- Associated Press - Sunday, February 28, 2016

LITTLE ROCK, Ark. (AP) - Small-scale food producers in Arkansas say they are struggling to make a profit as the infrastructure they need disappears.

Nationally, food marketed as local can fetch higher prices on grocery store shelves. A pound of chicken breast costs an average of $2.86, according to weekly U.S. Department of Agriculture retail reports. A pound of local chicken breast averages $8.02.

But even with charging higher prices, local producers are finding it difficult to increase margins, the Arkansas Democrat-Gazette reported (https://bit.ly/21BovCk ).

Wes Ward, Arkansas’ secretary of agriculture, said the state is trying to promote locally produced food and people are willing to spend more for products grown in Arkansas.

“It’s a national and state trend for people who want to know more about where their food is coming from,” he said. “It’s very exciting to watch that happen.”

Meat must be processed at a USDA-approved slaughterhouse to be sold commercially across state lines. Farmers also can use custom slaughterhouses to process animals, but large quantities of it cannot be labeled and sold.
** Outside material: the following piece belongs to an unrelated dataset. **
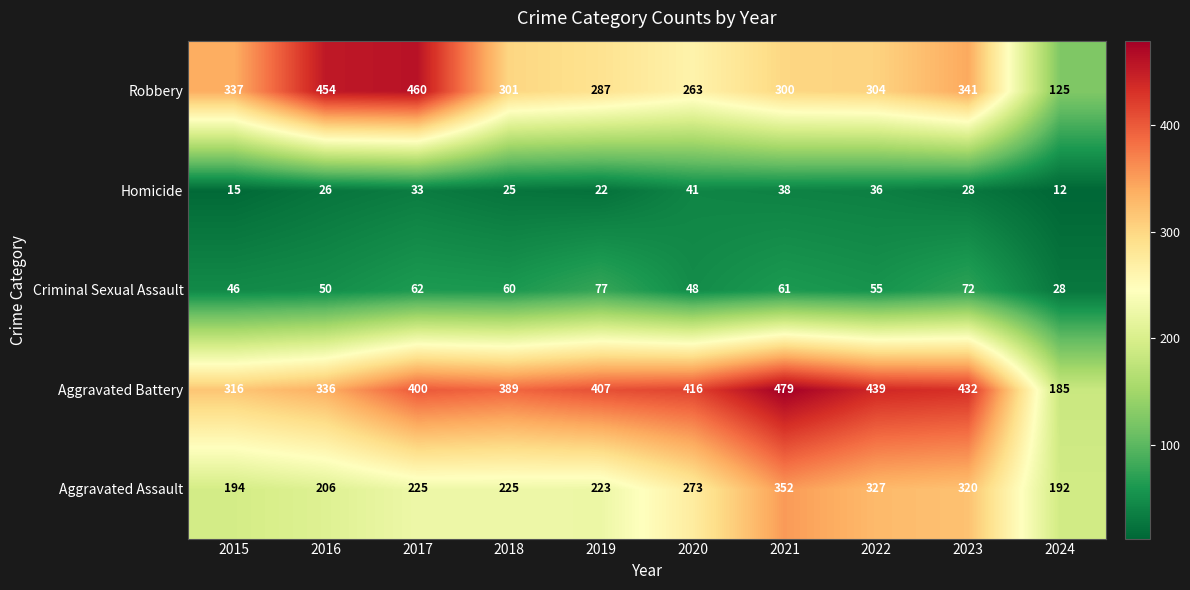

Between 2018 and 2021, which series saw the biggest shift?

Aggravated Assault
“Places that will process a small farmer’s poultry that are USDA are few and far between,” said C.J. Sentell, production manager of Grass Roots Farmers’ Cooperative. “It’s a key piece of infrastructure that’s missing from the local-food scene.”

Fewer but larger federal slaughterhouses are now the norm. There are about 60 USDA-approved slaughter and processing facilities in Arkansas. More than half are owned by large state or national food corporations. At least 18 are owned by Tyson Foods.

Farmers can rent out slaughterhouses and processing facilities that belong to meat producers like Tyson or Simmons Foods, which also owns several facilities in the state. But Sentell said these facilities, which can process large numbers of animals, are too expensive for most small-scale farmers.

“We are just not that big, and don’t want to be that big,” he said.

The USDA lists Arkansas as one of the areas where there is a lack of small slaughter facilities in relation to large numbers of small farms.